Questions fréquentes
L'intelligence est-elle héréditaire ?
La génétique influence l'intelligence, mais ce n'est pas toute l'histoire. Les études de jumeaux et d'adoption montrent une composante génétique substantielle, tandis que l'environnement — éducation, santé, nutrition et éducation reçue — joue aussi un grand rôle.

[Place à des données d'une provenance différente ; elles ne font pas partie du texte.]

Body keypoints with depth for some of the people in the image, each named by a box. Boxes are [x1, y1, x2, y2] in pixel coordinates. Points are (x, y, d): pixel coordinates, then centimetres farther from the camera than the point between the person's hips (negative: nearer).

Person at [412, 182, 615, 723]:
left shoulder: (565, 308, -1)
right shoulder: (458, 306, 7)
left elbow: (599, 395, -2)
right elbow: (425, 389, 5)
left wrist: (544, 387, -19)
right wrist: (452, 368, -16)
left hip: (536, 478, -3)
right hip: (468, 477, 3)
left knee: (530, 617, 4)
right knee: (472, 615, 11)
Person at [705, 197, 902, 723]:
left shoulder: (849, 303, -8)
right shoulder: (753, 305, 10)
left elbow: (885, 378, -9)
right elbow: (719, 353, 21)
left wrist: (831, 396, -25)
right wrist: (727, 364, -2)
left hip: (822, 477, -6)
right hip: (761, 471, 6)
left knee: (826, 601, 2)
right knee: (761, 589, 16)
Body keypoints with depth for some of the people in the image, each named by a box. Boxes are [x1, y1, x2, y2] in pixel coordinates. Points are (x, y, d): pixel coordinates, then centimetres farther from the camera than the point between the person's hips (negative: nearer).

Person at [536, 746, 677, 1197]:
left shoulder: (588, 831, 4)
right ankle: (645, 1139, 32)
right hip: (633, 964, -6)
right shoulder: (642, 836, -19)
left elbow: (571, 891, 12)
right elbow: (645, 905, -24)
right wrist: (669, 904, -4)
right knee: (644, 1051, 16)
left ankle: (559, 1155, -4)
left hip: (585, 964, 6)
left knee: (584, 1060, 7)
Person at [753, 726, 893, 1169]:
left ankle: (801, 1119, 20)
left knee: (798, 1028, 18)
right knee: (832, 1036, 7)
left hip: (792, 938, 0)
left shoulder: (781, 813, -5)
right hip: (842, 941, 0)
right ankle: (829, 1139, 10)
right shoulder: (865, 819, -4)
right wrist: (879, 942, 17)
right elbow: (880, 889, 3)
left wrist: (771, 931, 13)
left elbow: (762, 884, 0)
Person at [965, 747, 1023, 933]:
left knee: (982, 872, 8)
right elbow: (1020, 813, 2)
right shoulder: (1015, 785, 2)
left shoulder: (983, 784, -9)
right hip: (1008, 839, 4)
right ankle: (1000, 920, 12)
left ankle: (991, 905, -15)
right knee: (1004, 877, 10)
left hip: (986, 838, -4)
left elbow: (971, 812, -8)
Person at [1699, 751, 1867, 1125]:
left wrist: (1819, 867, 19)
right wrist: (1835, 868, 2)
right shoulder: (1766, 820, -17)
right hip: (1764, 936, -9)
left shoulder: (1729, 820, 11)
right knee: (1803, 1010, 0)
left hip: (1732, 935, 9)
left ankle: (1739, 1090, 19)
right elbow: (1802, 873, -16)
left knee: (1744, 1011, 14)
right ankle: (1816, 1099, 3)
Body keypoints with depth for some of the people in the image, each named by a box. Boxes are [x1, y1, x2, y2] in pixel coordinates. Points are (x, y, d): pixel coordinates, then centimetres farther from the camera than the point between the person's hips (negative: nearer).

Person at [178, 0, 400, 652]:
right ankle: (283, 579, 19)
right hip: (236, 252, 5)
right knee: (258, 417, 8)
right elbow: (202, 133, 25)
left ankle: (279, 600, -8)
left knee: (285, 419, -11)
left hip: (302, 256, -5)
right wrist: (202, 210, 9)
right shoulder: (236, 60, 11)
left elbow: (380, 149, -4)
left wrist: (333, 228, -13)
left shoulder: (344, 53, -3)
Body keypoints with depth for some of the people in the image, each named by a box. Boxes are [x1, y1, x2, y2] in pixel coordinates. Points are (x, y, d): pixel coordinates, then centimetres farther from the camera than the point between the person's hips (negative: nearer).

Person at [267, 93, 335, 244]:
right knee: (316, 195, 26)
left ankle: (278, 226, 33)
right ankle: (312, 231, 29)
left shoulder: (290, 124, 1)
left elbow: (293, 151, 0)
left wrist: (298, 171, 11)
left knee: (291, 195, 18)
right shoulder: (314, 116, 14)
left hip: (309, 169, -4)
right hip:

Les gènes fixent des tendances, pas un destin immuable.
Que signifie réellement l'héritabilité ?
L'héritabilité est une statistique de population : elle décrit quelle part de la variation d'un trait au sein d'un groupe donné, dans un environnement donné, est associée à des différences génétiques. Elle ne dit pas à quel point l'intelligence d'une personne est « génétique » et peut changer selon les groupes et les conditions.
Si le QI est héritable, peut-on quand même le changer ?
Oui. Héritabilité ne signifie pas fixité. Les scores moyens ont nettement augmenté au fil des générations (l'effet Flynn), et des améliorations de l'éducation, de la nutrition et de la santé peuvent élever la performance mesurée. Héritable ne veut pas dire immuable.
Un trait héritable justifie-t-il des affirmations sur la race ou le destin ?
Non. L'héritabilité au sein d'un groupe ne dit rien de fiable sur les différences entre groupes et ne détermine pas le potentiel d'un individu. Utiliser l'héritabilité pour défendre des hiérarchies figées entre groupes est un abus bien connu que les chercheurs rejettent.
Sources
- Plomin, R., & Deary, I. J. (2015). Genetics and intelligence differences: Five special findings. Molecular Psychiatry, 20(1), 98–108.
- Turkheimer, E., Haley, A., Waldron, M., D'Onofrio, B., & Gottesman, I. I. (2003). Socioeconomic status modifies heritability of IQ in young children. Psychological Science, 14(6), 623–628.
- Nisbett, R. E., et al. (2012). Intelligence: New findings and theoretical developments. American Psychologist, 67(2), 130–159.
- Flynn, J. R. (1987). Massive IQ gains in 14 nations: What IQ tests really measure. Psychological Bulletin, 101(2), 171–191.